In the entries that follow, the lines from the one with "fue suspendido de sus facultades" through the one with "embargo, las medidas cautelares del" are the ones to write out, exactly and with both ends included. Nothing else should appear.

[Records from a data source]
- Opening Delimiter -
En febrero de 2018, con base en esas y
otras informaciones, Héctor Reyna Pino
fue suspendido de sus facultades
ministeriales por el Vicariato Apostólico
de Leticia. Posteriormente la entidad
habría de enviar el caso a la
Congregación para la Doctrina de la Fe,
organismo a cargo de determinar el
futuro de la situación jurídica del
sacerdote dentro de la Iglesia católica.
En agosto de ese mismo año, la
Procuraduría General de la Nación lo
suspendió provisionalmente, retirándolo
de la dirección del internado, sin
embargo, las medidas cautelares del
- Closing Delimiter -
- Opening Delimiter -
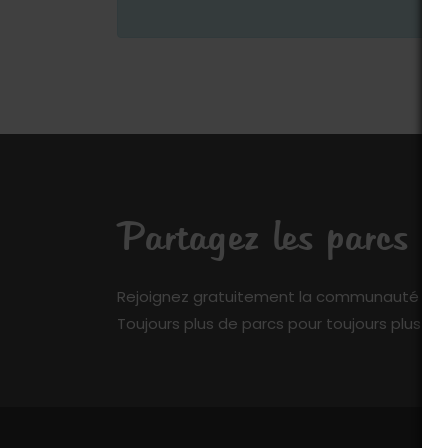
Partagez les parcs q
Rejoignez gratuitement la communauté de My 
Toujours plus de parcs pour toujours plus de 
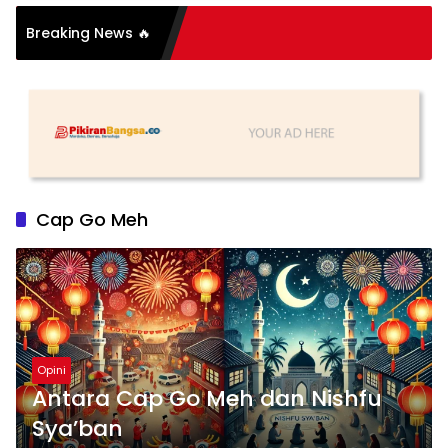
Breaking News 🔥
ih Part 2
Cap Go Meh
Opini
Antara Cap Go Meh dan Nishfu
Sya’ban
- Closing Delimiter -
- [TASK RESPONSE]:
fue suspendido de sus facultades
ministeriales por el Vicariato Apostólico
de Leticia. Posteriormente la entidad
habría de enviar el caso a la
Congregación para la Doctrina de la Fe,
organismo a cargo de determinar el
futuro de la situación jurídica del
sacerdote dentro de la Iglesia católica.
En agosto de ese mismo año, la
Procuraduría General de la Nación lo
suspendió provisionalmente, retirándolo
de la dirección del internado, sin
embargo, las medidas cautelares del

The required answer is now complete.